Il secondo problema è legato specificamente ai test come modalità di valutazione. L'Italia sconta remore antiche quando si parla di valutazione, standardizzazione dei risultati e terzietà dell'esame, anche a lasciar perdere le ansie sul "nozionismo" riesumate proprio nelle polemiche seguite al test Invalsi. Ci sono voluti molti anni per introdurre un sistema di valutazione della ricerca universitaria, e molti docenti, soprattutto in alcuni settori, sono ancora convinti che valutare sia impossibile, o ingiusto, o entrambe le cose insieme; sul piano della didattica - poi - il modello principe di esame resta quello orale svolto di fronte a un singolo docente, che non garantisce la comparabilità dei risultati non si dica a livello nazionale, ma neppure locale (ben altre garanzie offre un esame scritto e anonimo). Da questo punto di vista i test possono rappresentare un utile correttivo introducendo nel sistema un elemento di terzietà, soprattutto ora che l'Ocse si accinge a sviluppare test internazionali per valutare l'apprendimento anche a livello universitario, come già fanno per le scuole i test Pisa.
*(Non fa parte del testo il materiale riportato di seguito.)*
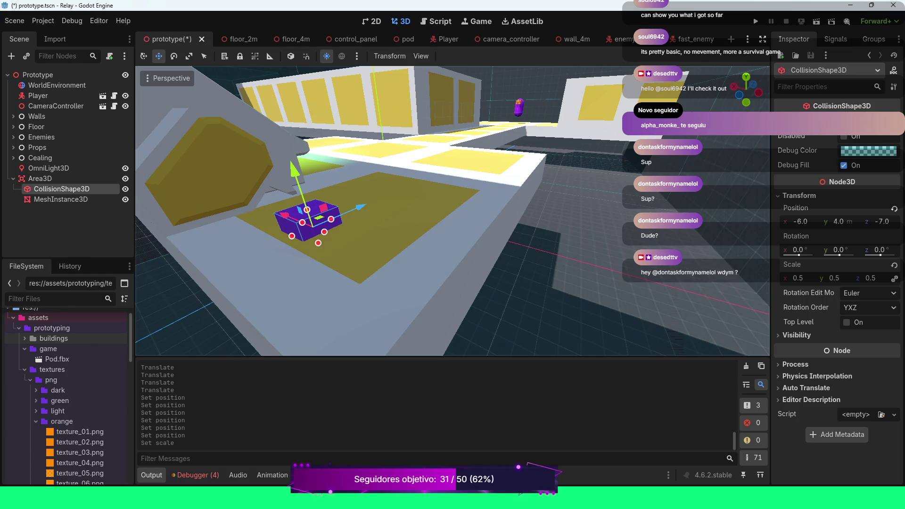
left_click(60, 199)
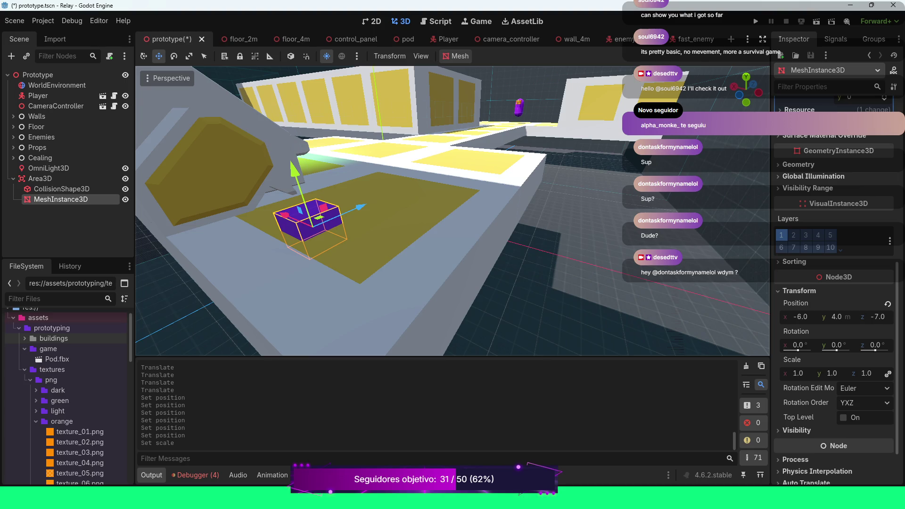
scroll(453, 211, "up", 3)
Attenzione, in ogni caso, a esaltare acriticamente le virtù dei test. Neppure negli Stati Uniti, dove il famoso Sat nasce oltre un secolo fa proprio per ovviare a problemi di comparabilità dei risultati scolastici tra stati ampiamente autonomi in materia educativa, e dove si è sviluppato un know how eccellente, le università si sognerebbero di demandare tout court la scelta dei propri studenti a un test standard. Il risultato ottenuto nel Sat incide molto sul processo di ammissione, che però include dossier, testi scritti, curricula, talora un colloquio. Anzi: alcuni atenei oggi non richiedono più il Sat e le polemiche legate alla sua impostazione metodologica e soprattutto al timore che favorisse alcuni gruppi etnici e culturali più di altri, hanno portato nel 2005 a una massiccia revisione, anche perché la minaccia di abbandonarlo si stava diffondendo.
Ai test non dobbiamo chiedere né più né meno di quello che possono dare. Non sono una panacea, ma restano uno strumento utile che nel nostro paese ha ancora spazio di crescita e miglioramento.